At first, she quit school but luckily, her plight was heard by gender-based violence activists from Women on the Move Against GBV who offered her psychological support, counselling and advised her to keep the pregnancy and would go back to school after giving birth.

Garama lives with her siblings and her single mother in small rental house which they are yet to pay for and now the owner is demanding for rent which the family says it cannot afford.

When we visited the family at their home, we found her in school uniform carrying her child.

Women on the Move Against GBV  have been on the forefront of ensuring that they campaign against the cases and support victims get justice and those who got pregnant continue with their education after giving birth.

Garama’s plight touched the GBV activists and they enlisted her as one of the needy cases which helped her get a grant.

She said WIMA in partnership with the Centre for Rights Education and Wareness Kenya gave her a Sh10,000 grant which she used to open a kiosk where she sells vegetables and other items.
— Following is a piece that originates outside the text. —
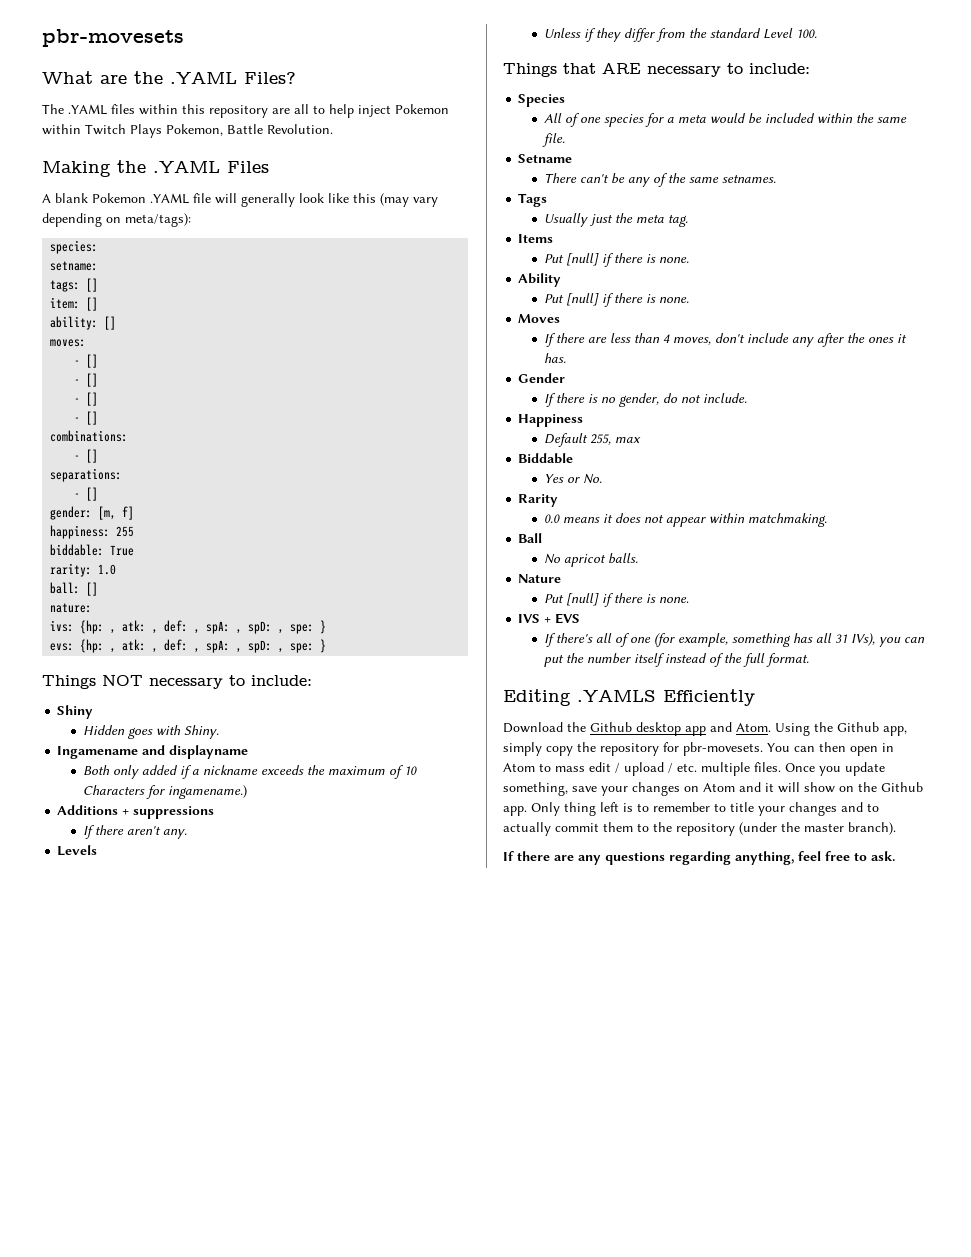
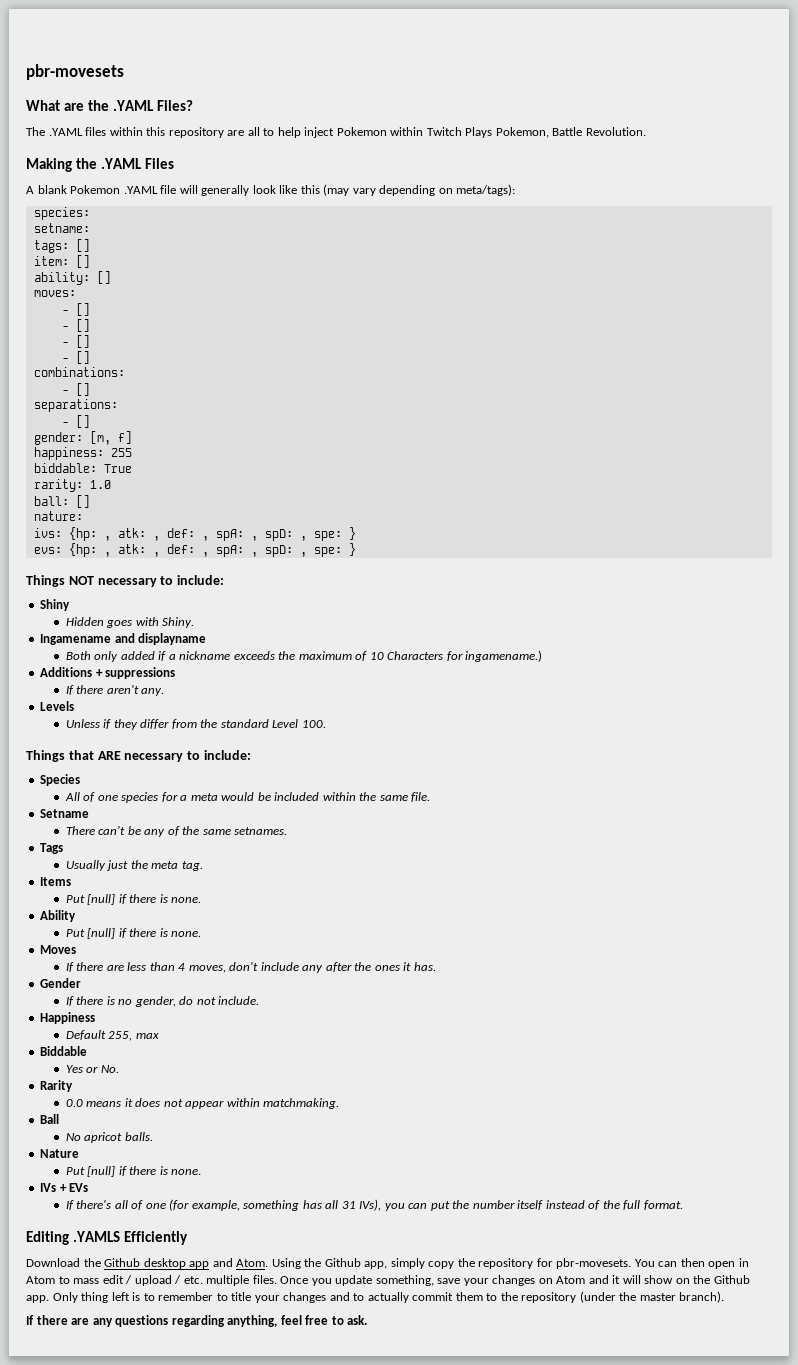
[518,613,581,624] IVS + EVS -> [40,1183,89,1192] IVs + EVs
The money she said, helped her get food for her family and also support her child who she leaves with her mother while she goes to school.

“I was given Sh10,000 and the money is helping my child, siblings and I. We opened a kiosk and sell potatoes, chapati, beans and vegetables,” she said.

She however noted that housing is  still an issue for her family.

Not far away from her village, another woman is also living in agony after her daughter was defiled by an elderly man while she had gone to work.

Janet Sulubu would leave her daughter under the care of her  grandmother to go and look for odd jobs like washing clothes in Malindi town to fend for the family.

On the material day, Sulubu said she came home from work and found the daughter coming out of the elderly man’s house.

The girl later complained of pains from her private parts and upon confronting him the man denied it.

Luckily for her, she reported the matter to the village elder and later to the police who took her to the hospital for examinations and later connected her to WIMA community champion.

The suspect disappeared upon learning that police were pursuing him.

Normally, such cases would be solved by Kangaroo courts and the suspect would walk scot-free making it hard for the victims to get justice.

However in this case, they laid a trap and told a relative of the suspect to come and resolve the case at the village elder unknown to him that police would come for him right at the Kangaroo court.

The case is still going on and Sulubu is optimistic that justice would prevail soon so that the suspect is punished.

She was also lucky to get a grant from WIMA of Sh10,000 which she used to open a vegetables selling business that earns her a living.

Sulubu lauds WIMA community champions for their help saying were it not for them, the case wouldn’t have reached the police station and court as it is now.

Elizabeth Kalinga Community Champion WIMA organisation partnering with CREAW who helped the teenage girl return to school after getting pregnant, said they have been doing sensitisation to reduce the injustices and ensure girls go back to school after getting pregnant.

“In this village early pregnancy cases are high and the major cause is high poverty levels, idle youth who dropped out of school and have no jobs, in some cases, some parents are not responsible,” she said.

Kalinga said there are so many single mothers who work for the Arabs doing odd jobs which are challenging as they are not able to take care of their girls well.

Through their sensitisation, she said they have formed groups that are now able to be used as platforms to sensitise them, particularly those with young adolescent girls.

Dorothy Mwakwari Community Champion WIMA said their efforts have managed to end Kangaroo courts which were rampant in Malindi subcounty.

She said people used to prefer the Kangaroo courts for fear of going to the police.